*Aim of the task*
Output the listing below verbatim, but drop the images.

********

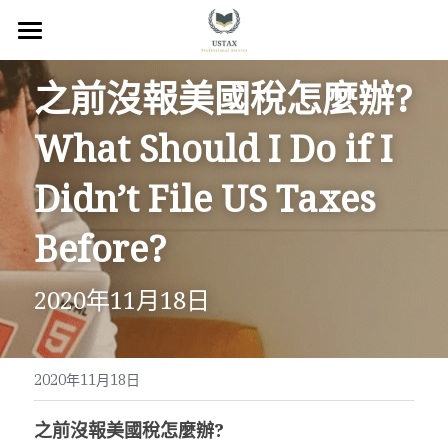
×
商品分類
回首頁
之前沒報美國稅怎麼辦? 
服務內容
What Should I Do if I 
關於我們
Didn’t File US Taxes 
服務地區
Before?
常見問題
2020年11月18日
所有文章
聯絡我們
2020年11月18日
線上預約
之前沒報美國稅怎麼辦?
Facebook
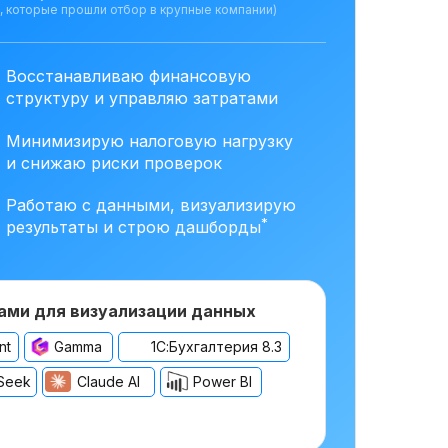
, которые прошли отбор в крупные компании)
Восстанавливаю финансовую
структуру и управляю затратами
Минимизирую налоговую нагрузку
и снижаю риски проверок
Работаю с данными, визуализирую
*
результаты и строю дашборды
ами для визуализации данных
nt
Gamma
1С:Бухгалтерия 8.3
Seek
Claude AI
Power BI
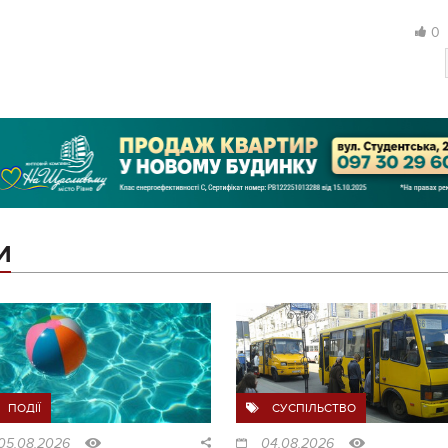
0
И
ПОДІЇ
СУСПІЛЬСТВО
05.08.2026
04.08.2026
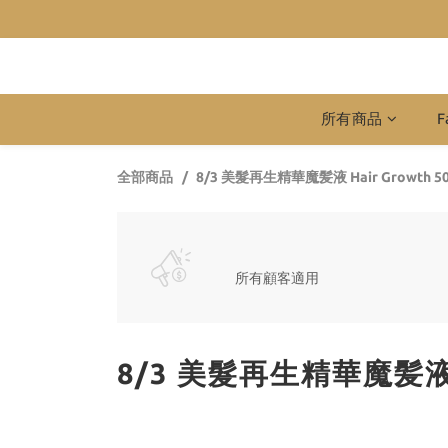
所有商品
F
全部商品
8/3 美髮再生精華魔髪液 Hair Growth 
所有顧客適用
8/3 美髮再生精華魔髪液 H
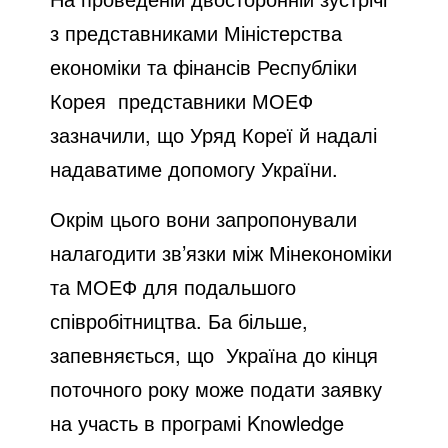
з представниками Міністерства
економіки та фінансів Республіки
Корея представники МОЕФ
зазначили, що Уряд Кореї й надалі
надаватиме допомогу України.
Окрім цього вони запропонували
налагодити зв’язки між Мінекономіки
та МОЕФ для подальшого
співробітництва. Ба більше,
запевняється, що Україна до кінця
поточного року може подати заявку
на участь в програмі Knowledge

********

*Solution for this task*
×
商品分類
回首頁
之前沒報美國稅怎麼辦? 
服務內容
What Should I Do if I 
關於我們
Didn’t File US Taxes 
服務地區
Before?
常見問題
2020年11月18日
所有文章
聯絡我們
2020年11月18日
線上預約
之前沒報美國稅怎麼辦?
Facebook
, которые прошли отбор в крупные компании)
Восстанавливаю финансовую
структуру и управляю затратами
Минимизирую налоговую нагрузку
и снижаю риски проверок
Работаю с данными, визуализирую
*
результаты и строю дашборды
ами для визуализации данных
nt
Gamma
1С:Бухгалтерия 8.3
Seek
Claude AI
Power BI
0
И
ПОДІЇ
СУСПІЛЬСТВО
05.08.2026
04.08.2026
所有商品
F
全部商品
8/3 美髮再生精華魔髪液 Hair Growth 
所有顧客適用
8/3 美髮再生精華魔髪液 H
з представниками Міністерства
економіки та фінансів Республіки
Корея представники МОЕФ
зазначили, що Уряд Кореї й надалі
надаватиме допомогу України.
Окрім цього вони запропонували
налагодити зв’язки між Мінекономіки
та МОЕФ для подальшого
співробітництва. Ба більше,
запевняється, що Україна до кінця
поточного року може подати заявку
на участь в програмі Knowledge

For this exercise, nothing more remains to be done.